Tickets: $10, $5 students. Information: friendsofvienna.org

Camerata di Sant’Antonio

Christopher Weber, music director of the Camerata di Sant’Antonio, consistently manages to discover new ways to include neglected or forgotten classical music gems in his programs. The unifying theme of his concerts this season, “Mostly Mozarts,” finds the group exploring the music of four composers, including the very well-known Rossini and Mendelssohn, as well as the more obscure Chevalier de Saint-Georges and Bernhard Henrik Crusell, who have been at times likened to Mozart, alongside of works by that incomparable master himself.

The Camerata opens its season on Friday October 24 at 7pm at the Canisius Montante Center, a new venue for the group. Mozart’s Concertone in C major, for Two Violins, oboe, cello and Orchestra, K. 190, seems to be, rather amazingly, making its Buffalo premiere on this program. Violinists Andrea and Douglas Cone will be joined by oboist Paul Schlossman and cellist Eva Herer in the tunefully elegant work that most listeners will have only heard via recording.
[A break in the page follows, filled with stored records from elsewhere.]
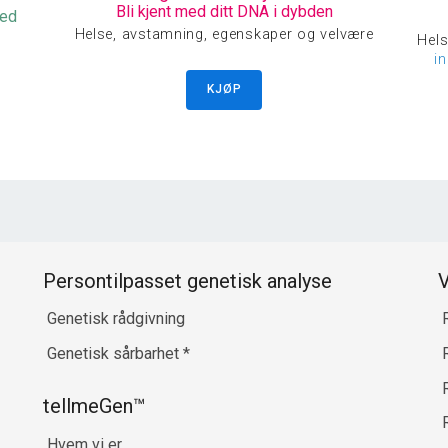
Bli kjent med ditt DNA i dybden
med
Helse, avstamning, egenskaper og velvære
Hels
i
KJØP
Persontilpasset genetisk analyse
V
Genetisk rådgivning
Genetisk sårbarhet
*
R
tellmeGen™
Hvem vi er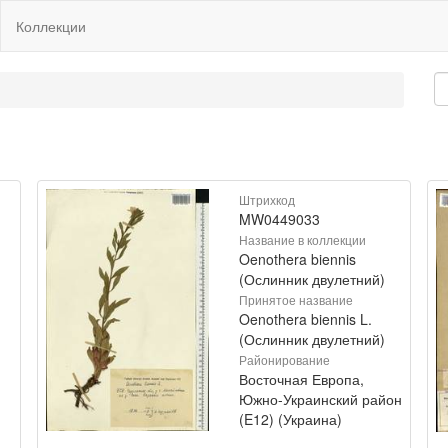
Коллекции
Штрихкод
MW0449033
Название в коллекции
Oenothera biennis
(Ослинник двулетний)
Принятое название
Oenothera biennis L.
(Ослинник двулетний)
Районирование
Восточная Европа,
Южно-Украинский район
(E12) (Украина)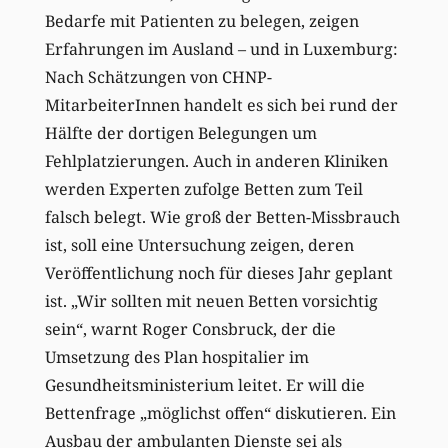
Bedarfe mit Patienten zu belegen, zeigen
Erfahrungen im Ausland – und in Luxemburg:
Nach Schätzungen von CHNP-
MitarbeiterInnen handelt es sich bei rund der
Hälfte der dortigen Belegungen um
Fehlplatzierungen. Auch in anderen Kliniken
werden Experten zufolge Betten zum Teil
falsch belegt. Wie groß der Betten-Missbrauch
ist, soll eine Untersuchung zeigen, deren
Veröffentlichung noch für dieses Jahr geplant
ist. „Wir sollten mit neuen Betten vorsichtig
sein“, warnt Roger Consbruck, der die
Umsetzung des Plan hospitalier im
Gesundheitsministerium leitet. Er will die
Bettenfrage „möglichst offen“ diskutieren. Ein
Ausbau der ambulanten Dienste sei als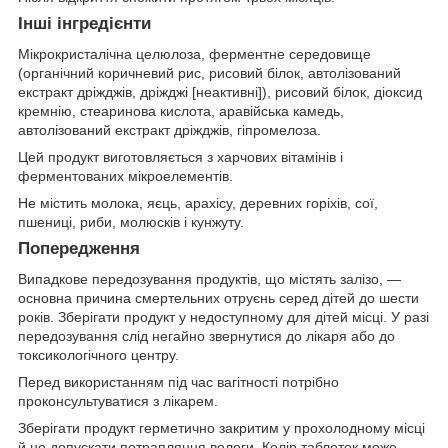
Інші інгредієнти
Мікрокристалічна целюлоза, ферментне середовище
(органічний коричневий рис, рисовий білок, автолізований
екстракт дріжджів, дріжджі [неактивні]), рисовий білок, діоксид
кремнію, стеаринова кислота, аравійська камедь,
автолізований екстракт дріжджів, гіпромелоза.
Цей продукт виготовляється з харчових вітамінів і
ферментованих мікроелементів.
Не містить молока, яєць, арахісу, деревних горіхів, сої,
пшениці, риби, молюсків і кунжуту.
Попередження
Випадкове передозування продуктів, що містять залізо, —
основна причина смертельних отруєнь серед дітей до шести
років. Зберігати продукт у недоступному для дітей місці. У разі
передозування слід негайно звернутися до лікаря або до
токсикологічного центру.
Перед використанням під час вагітності потрібно
проконсультуватися з лікарем.
Зберігати продукт герметично закритим у прохолодному місці
й не допускати потрапляння вологи. Колір таблеток може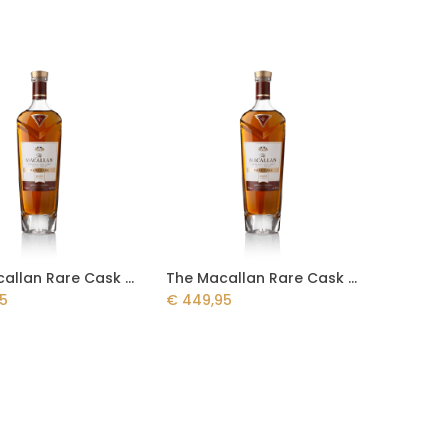
The Macallan Rare Cask 2024 70cl
The Macallan Rare Cask 70cl - Release 2023
Add to Cart
Add to Cart
5
€
449,95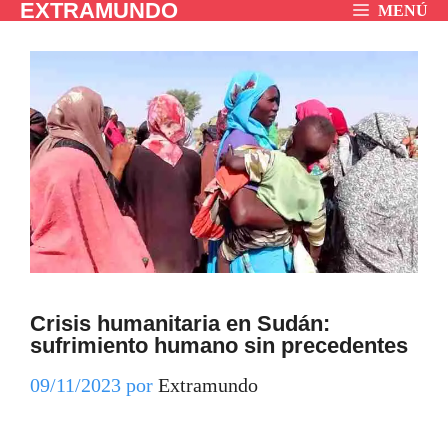
EXTRAMUNDO
Saltar
MENÚ
al
contenido
Crisis humanitaria en Sudán:
sufrimiento humano sin precedentes
09/11/2023
por
Extramundo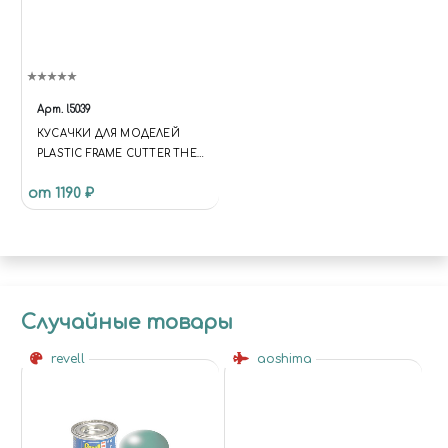
Арт.
l5039
КУСАЧКИ ДЛЯ МОДЕЛЕЙ
PLASTIC FRAME CUTTER THE
ARMY PAINTER TL5039
от 1190 ₽
Случайные товары
revell
aoshima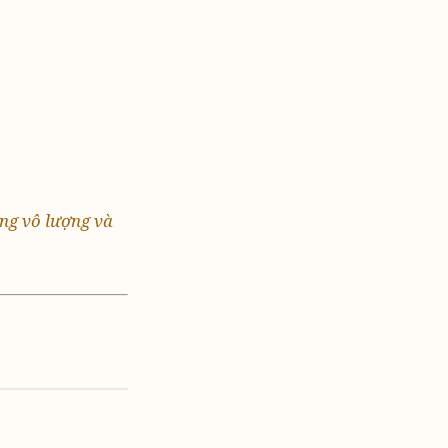
áng vô lượng và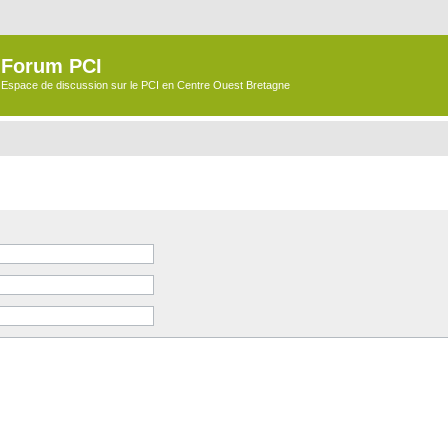
Forum PCI
Espace de discussion sur le PCI en Centre Ouest Bretagne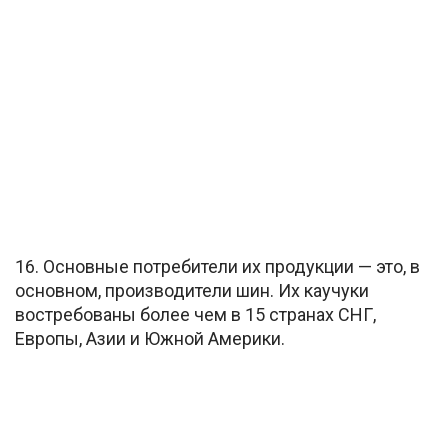
16. Основные потребители их продукции — это, в
основном, производители шин. Их каучуки
востребованы более чем в 15 странах СНГ,
Европы, Азии и Южной Америки.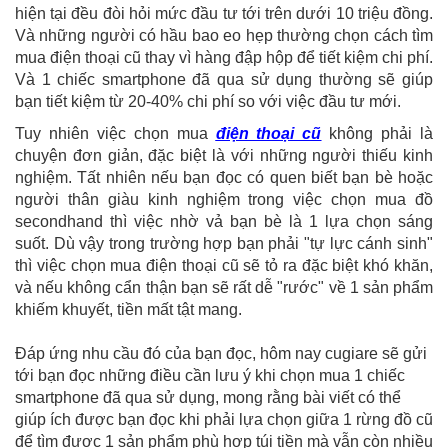
hiện tại đều đòi hỏi mức đầu tư tới trên dưới 10 triệu đồng.
Và những người có hầu bao eo hẹp thường chọn cách tìm
mua điện thoại cũ thay vì hàng đập hộp để tiết kiệm chi phí.
Và 1 chiếc smartphone đã qua sử dụng thường sẽ giúp
bạn tiết kiệm từ 20-40% chi phí so với việc đầu tư mới.
Tuy nhiên việc chọn mua
điện thoại cũ
không phải là
chuyện đơn giản, đặc biệt là với những người thiếu kinh
nghiệm. Tất nhiên nếu bạn đọc có quen biết bạn bè hoặc
người thân giàu kinh nghiệm trong việc chọn mua đồ
secondhand thì việc nhờ vả bạn bè là 1 lựa chọn sáng
suốt. Dù vậy trong trường hợp bạn phải "tự lực cánh sinh"
thì việc chọn mua điện thoại cũ sẽ tỏ ra đặc biệt khó khăn,
và nếu không cẩn thận bạn sẽ rất dễ "rước" về 1 sản phẩm
khiếm khuyết, tiền mất tật mang.
Đáp ứng nhu cầu đó của bạn đọc, hôm nay cugiare sẽ gửi
tới bạn đọc những điều cần lưu ý khi chọn mua 1 chiếc
smartphone đã qua sử dụng, mong rằng bài viết có thể
giúp ích được bạn đọc khi phải lựa chọn giữa 1 rừng đồ cũ
để tìm được 1 sản phẩm phù hợp túi tiền mà vẫn còn nhiều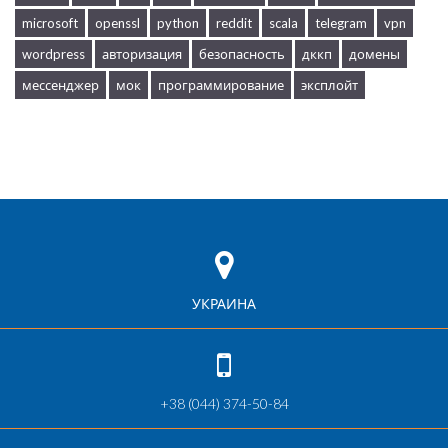
microsoft
openssl
python
reddit
scala
telegram
vpn
wordpress
авторизация
безопасность
дккп
домены
мессенджер
мок
программирование
эксплойт
УКРАИНА
+38 (044) 374-50-84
Perhaps no composer has more earned the right to be compared to Mozart than Mendelssohn, and Frank Scinta will lead the Canisius College Chorale in that composer’s Verlieh uns Friedsen and Buxtehude’s cantata Befiehl dem Engel, while the Camerata will offer another area premiere, that of the unjustly maligned Antonio Salieri’s Sinfonia Veneziana.

Tickets: $17. Information: 856-3626

Freudig Singers

This year marks the centenary of the outbreak of World War I, the greatest catastrophe in the history of Western Civilization. On Saturday, October 25th at 7:30pm, the Freudig Singers open their 30th anniversary season by remembering that tragic event in their program In Flanders Field: Music and Poetry of World War I, which combines choral music along with spoken poetry and drama, at the Buffalo Seminary on Bidwell Parkway.

Ron Martin, artistic director of the Freudig Singers, says “There will be three different settings of the John McCrae poem In Flanders Fields, including one that I just wrote for this program, as well as selections from the Six Choral Settings to be Sung in Time of War, in which the words of Percy Bysshe Shelley are put to music by Ralph Vaughan Williams. I managed to find a wonderful piece by Charles Villiers Stanford, exquisitely crafted for chorus, the very moving Last Post, which includes the ‘Last Post’ bugle call, the European answer to ‘Taps’, in the fabric of the piece.” The event will include an excerpt from the New Phoenix Theatre’s recent powerful production of Erich Remarque’s anti-war novel, All Quiet on the Western Front.

Suggested donation: $10. Phone: 716-472 -0009.